> **QUESTÕES PROPOSTAS**:
**a.** No trecho sobre a gestão do saneamento no Brasil, substitua "Estados" por "governos estaduais" e reproduza a parte que começa em "Apesar de questões" e segue até "um fato incontestável.".
**b.** Responda às perguntas abaixo com base no trecho sobre a gestão do saneamento no Brasil.
(i) Que característica de muitos Municípios é apontada como questão de ordem prática intransponível?
(ii) Por meio de quê os Estados foram incluídos na gestão dos serviços?
(iii) Além de expandir consideravelmente os serviços, que outro mérito o texto atribui ao Planasa?
**c.** Dê continuidade ao texto sobre a gestão do saneamento no Brasil a partir da última frase apresentada.

Apesar de questões de ordem prática intransponíveis, como o tamanho reduzido de muitos Municípios, dotados de baixa capacidade de arrecadação e investimento, é forçoso admitir que o atual estágio da gestão do saneamento no Brasil é fruto, ao menos em parte, de uma postura centralizadora que impediu que a maioria dos entes municipais desenvolvessem as capacidades necessárias para a assunção dos serviços.

Destaque-se que o Planasa teve não somente o mérito de expandir consideravelmente os serviços, bem como de envolver os Estados na sua gestão, atingindo um nível de descentralização maior que o de muitas políticas públicas da época. Mesmo com a inclusão dos Estados (por meio das empresas estaduais de saneamento), a dependência dos financiamentos da União e a subordinação às diretrizes gerais por ela definidas é um fato incontestável.

> **EXTRATOS DOS DADOS**:
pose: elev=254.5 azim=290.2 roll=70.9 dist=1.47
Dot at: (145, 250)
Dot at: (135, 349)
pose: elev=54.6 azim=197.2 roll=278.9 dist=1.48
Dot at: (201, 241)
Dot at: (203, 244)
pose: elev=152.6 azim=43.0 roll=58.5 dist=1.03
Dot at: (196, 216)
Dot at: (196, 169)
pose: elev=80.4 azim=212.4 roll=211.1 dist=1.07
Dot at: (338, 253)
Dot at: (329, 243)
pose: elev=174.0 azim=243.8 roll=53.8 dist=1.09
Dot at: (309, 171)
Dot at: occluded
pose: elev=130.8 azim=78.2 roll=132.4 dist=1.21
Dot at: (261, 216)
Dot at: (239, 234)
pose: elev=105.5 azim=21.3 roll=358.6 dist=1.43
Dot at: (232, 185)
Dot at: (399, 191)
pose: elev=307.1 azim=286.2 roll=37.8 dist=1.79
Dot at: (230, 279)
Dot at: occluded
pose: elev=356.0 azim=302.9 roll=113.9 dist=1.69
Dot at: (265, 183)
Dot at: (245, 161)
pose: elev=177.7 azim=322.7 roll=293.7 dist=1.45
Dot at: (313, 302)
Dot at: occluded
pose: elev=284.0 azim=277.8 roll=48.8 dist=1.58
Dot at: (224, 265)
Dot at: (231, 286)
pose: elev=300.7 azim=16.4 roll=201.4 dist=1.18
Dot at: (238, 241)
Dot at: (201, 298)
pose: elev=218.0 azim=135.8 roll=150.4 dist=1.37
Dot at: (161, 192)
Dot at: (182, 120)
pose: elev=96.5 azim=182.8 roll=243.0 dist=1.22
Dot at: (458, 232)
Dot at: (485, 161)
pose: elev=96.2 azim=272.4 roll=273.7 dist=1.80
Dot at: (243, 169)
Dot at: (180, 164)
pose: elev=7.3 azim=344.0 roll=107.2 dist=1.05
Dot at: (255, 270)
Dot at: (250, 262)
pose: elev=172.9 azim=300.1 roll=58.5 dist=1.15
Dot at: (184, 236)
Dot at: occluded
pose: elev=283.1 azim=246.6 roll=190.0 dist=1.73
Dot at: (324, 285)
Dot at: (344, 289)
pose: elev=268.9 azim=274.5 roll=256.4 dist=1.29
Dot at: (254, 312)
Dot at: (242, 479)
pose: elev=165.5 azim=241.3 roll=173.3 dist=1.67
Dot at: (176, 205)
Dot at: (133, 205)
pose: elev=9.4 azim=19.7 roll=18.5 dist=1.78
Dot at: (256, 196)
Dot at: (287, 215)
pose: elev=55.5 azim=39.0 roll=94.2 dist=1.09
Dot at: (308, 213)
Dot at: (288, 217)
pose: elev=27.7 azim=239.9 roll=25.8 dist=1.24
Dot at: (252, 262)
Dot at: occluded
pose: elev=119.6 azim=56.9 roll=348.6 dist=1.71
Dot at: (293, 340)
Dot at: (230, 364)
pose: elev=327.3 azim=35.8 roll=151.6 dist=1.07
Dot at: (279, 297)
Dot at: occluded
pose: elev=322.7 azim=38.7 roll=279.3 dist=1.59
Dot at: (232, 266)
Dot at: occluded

> **RESPOSTAS ESCRITAS**:
**a.**
Apesar de questões de ordem prática intransponíveis, como o tamanho reduzido de muitos Municípios, dotados de baixa capacidade de arrecadação e investimento, é forçoso admitir que o atual estágio da gestão do saneamento no Brasil é fruto, ao menos em parte, de uma postura centralizadora que impediu que a maioria dos entes municipais desenvolvessem as capacidades necessárias para a assunção dos serviços.

Destaque-se que o Planasa teve não somente o mérito de expandir consideravelmente os serviços, bem como de envolver os governos estaduais na sua gestão, atingindo um nível de descentralização maior que o de muitas políticas públicas da época. Mesmo com a inclusão dos governos estaduais (por meio das empresas estaduais de saneamento), a dependência dos financiamentos da União e a subordinação às diretrizes gerais por ela definidas é um fato incontestável.

**b.**
(i) O tamanho reduzido de muitos Municípios, dotados de baixa capacidade de arrecadação e investimento.
(ii) Por meio das empresas estaduais de saneamento.
(iii) O mérito de envolver os Estados na gestão dos serviços.

**c.**
Daí se afirmar que o percurso histórico do saneamento é produto de influências particulares e próprias do setor, como viso acima, mas é também reflexo da evolução do federalismo brasileiro. O mesmo federalismo que, com a Constituição de 1988, inaugurou novas possibilidades de relação institucional no Estado brasileiro, tornando mais concreta a alternativa da gestão compartilhada.

Por certo que a evolução do federalismo de cooperação no Brasil não deve ser encarada como uma história de puro fracasso. Muito se desenvolveu no país no que toca à aproximação dos entes federativos, fato potencializado com o processo de democratização política e pela predisposição de muitos governos em empreender uma gestão mais descentralizada das questões públicas.

O processo de amadurecimento das relações intergovernamentais aponta para um aprimoramento dos mecanismos de cooperação federal, de forma a superar a dicotomia estéril entre centralização e descentralização, uma dualidade que pouco acrescenta ao debate e à definição de novas formas de organização de serviços públicos, o que leva esta discussão diretamente ao exame da gestão compartilhada dos serviços de saneamento e seus aspectos institucionais.

4 A GESTÃO COMPARTILHADA DO SANEAMENTO SOB O

ASPECTO INSTITUCIONAL

As finalidades previstas nas normas jurídicas não se realizam espontaneamente. Demandam, para sua realização, a ação de instituições e a distribuição de responsabilidades e competências entre atores sociais. Neste capítulo, o objetivo é justamente avaliar o desenho institucional no âmbito da gestão compartilhada.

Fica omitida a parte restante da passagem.